For this exercise, output the entries below exactly from the line that holds "right wrist: (305, 209)" to the line that holds "left elbow: (75, 187)", both ends included. No pictures belong in the copy.

[Body or hand keypoint data]
———
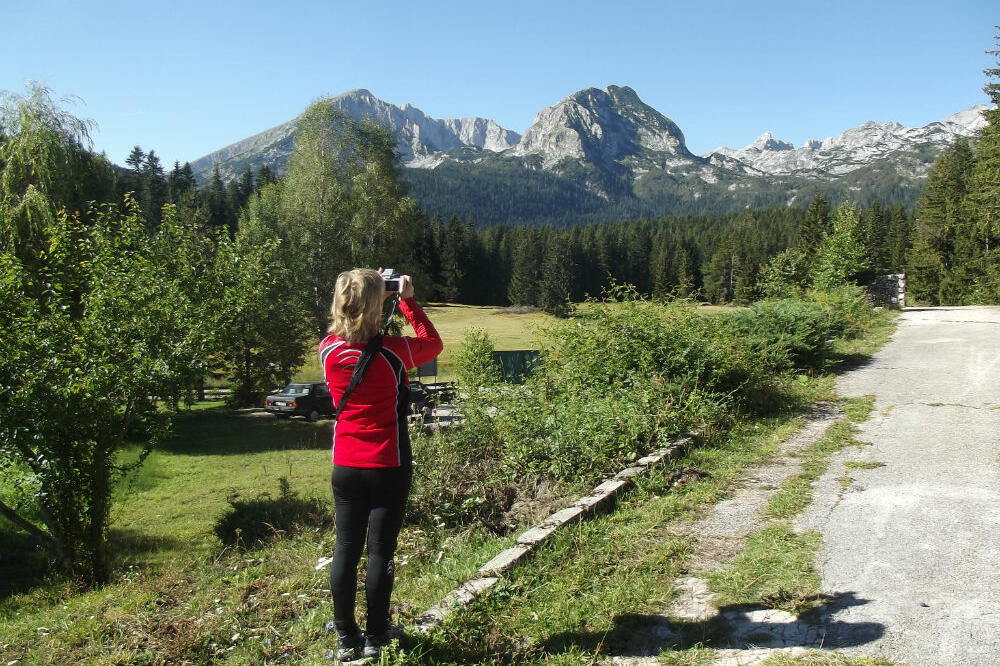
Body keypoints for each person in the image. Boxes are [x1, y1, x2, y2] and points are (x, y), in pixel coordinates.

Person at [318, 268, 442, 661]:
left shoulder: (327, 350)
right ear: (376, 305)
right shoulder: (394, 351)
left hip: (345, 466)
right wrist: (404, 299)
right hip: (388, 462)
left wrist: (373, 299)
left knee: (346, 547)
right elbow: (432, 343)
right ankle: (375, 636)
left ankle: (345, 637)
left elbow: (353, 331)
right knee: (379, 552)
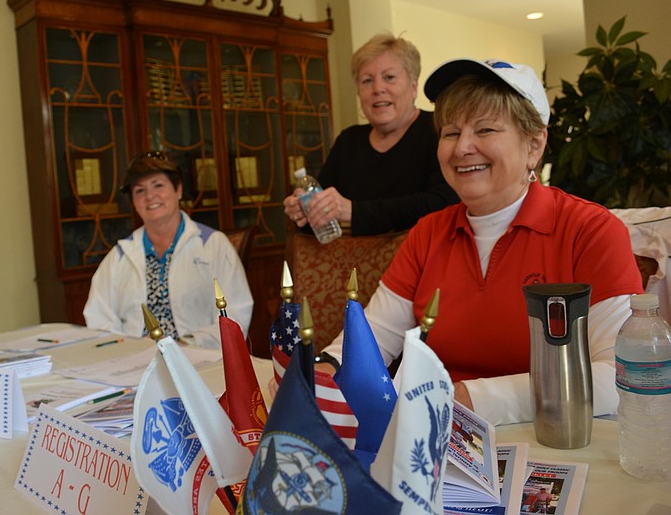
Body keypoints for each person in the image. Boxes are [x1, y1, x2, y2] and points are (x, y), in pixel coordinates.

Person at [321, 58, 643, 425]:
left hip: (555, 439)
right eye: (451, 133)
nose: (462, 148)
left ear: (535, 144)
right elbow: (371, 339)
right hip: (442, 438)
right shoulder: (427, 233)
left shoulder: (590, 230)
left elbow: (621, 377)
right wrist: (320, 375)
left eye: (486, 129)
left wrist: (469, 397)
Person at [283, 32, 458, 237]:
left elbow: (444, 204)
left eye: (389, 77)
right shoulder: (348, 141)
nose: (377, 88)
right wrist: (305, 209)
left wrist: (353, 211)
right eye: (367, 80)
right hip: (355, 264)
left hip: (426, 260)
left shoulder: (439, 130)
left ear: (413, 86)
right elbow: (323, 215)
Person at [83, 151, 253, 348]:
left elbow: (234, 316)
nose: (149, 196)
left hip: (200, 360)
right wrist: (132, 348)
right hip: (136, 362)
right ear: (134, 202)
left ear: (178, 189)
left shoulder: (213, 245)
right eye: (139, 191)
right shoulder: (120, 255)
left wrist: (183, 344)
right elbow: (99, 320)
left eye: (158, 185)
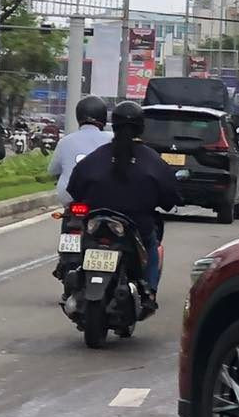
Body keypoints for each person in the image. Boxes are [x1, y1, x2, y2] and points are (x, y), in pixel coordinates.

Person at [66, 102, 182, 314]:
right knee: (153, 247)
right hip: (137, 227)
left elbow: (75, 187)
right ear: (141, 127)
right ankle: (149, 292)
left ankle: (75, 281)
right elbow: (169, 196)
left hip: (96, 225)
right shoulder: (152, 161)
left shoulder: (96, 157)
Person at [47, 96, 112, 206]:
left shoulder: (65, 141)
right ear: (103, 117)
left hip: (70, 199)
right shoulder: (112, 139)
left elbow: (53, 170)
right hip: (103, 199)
———
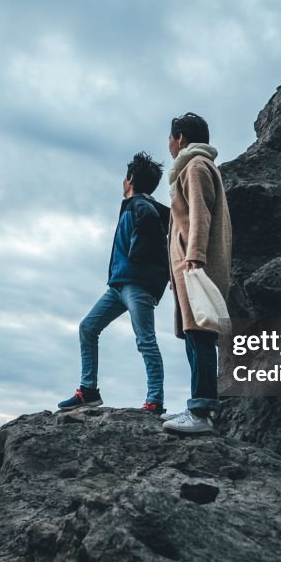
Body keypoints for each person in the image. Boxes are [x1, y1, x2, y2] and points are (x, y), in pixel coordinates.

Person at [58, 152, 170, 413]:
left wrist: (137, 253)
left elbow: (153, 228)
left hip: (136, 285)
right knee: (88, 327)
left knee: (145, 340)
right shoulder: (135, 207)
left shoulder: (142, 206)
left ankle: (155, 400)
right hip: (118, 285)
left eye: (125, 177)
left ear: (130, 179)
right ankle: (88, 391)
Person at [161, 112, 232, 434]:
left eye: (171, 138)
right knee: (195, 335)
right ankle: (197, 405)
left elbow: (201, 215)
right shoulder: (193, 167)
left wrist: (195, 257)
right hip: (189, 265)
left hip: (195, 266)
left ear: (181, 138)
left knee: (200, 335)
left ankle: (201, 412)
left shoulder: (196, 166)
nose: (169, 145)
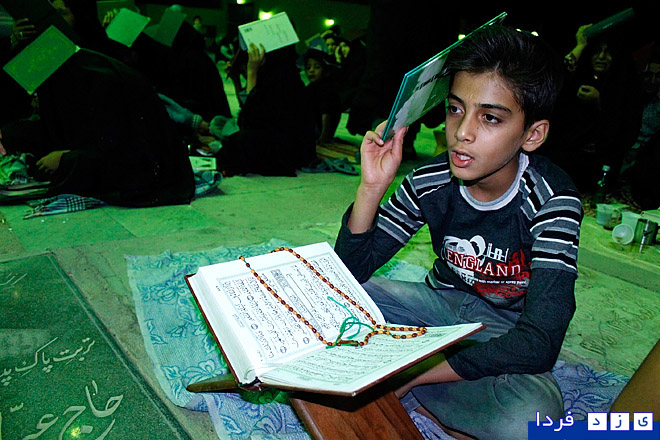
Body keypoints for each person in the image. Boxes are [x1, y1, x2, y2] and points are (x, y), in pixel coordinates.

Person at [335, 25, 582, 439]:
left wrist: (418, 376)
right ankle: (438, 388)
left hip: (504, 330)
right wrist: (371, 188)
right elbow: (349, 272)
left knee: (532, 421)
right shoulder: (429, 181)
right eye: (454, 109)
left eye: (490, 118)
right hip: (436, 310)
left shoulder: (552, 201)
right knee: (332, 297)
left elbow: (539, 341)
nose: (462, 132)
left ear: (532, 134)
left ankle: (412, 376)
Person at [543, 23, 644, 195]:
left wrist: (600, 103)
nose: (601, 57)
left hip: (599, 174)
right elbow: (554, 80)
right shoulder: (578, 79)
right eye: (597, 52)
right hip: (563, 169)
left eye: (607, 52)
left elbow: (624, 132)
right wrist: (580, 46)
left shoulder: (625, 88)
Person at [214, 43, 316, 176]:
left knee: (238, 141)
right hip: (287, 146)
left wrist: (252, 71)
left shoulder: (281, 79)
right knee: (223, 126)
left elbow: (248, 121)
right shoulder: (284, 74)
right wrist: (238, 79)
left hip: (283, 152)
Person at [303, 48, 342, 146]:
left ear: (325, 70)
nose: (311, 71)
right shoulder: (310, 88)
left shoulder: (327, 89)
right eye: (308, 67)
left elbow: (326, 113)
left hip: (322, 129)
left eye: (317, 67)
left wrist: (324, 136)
———
▶ COMPLETED TASK
right wrist: (305, 209)
left wrist: (353, 211)
right eye: (367, 80)
right hip: (355, 264)
left hip: (426, 260)
left shoulder: (439, 130)
left ear: (413, 86)
right elbow: (323, 215)
Person at [83, 151, 253, 348]:
left elbow: (234, 316)
nose: (149, 196)
left hip: (200, 360)
right wrist: (132, 348)
right hip: (136, 362)
right ear: (134, 202)
left ear: (178, 189)
left shoulder: (213, 245)
right eye: (139, 191)
right shoulder: (120, 255)
left wrist: (183, 344)
right elbow: (99, 320)
left eye: (158, 185)
Body keypoints for each person in the image. Boxes are [x1, y1, x2, y2] and points are (x, y), in pixel coordinates.

Person at [66, 102, 182, 314]:
right knee: (153, 247)
right hip: (137, 227)
left elbow: (75, 187)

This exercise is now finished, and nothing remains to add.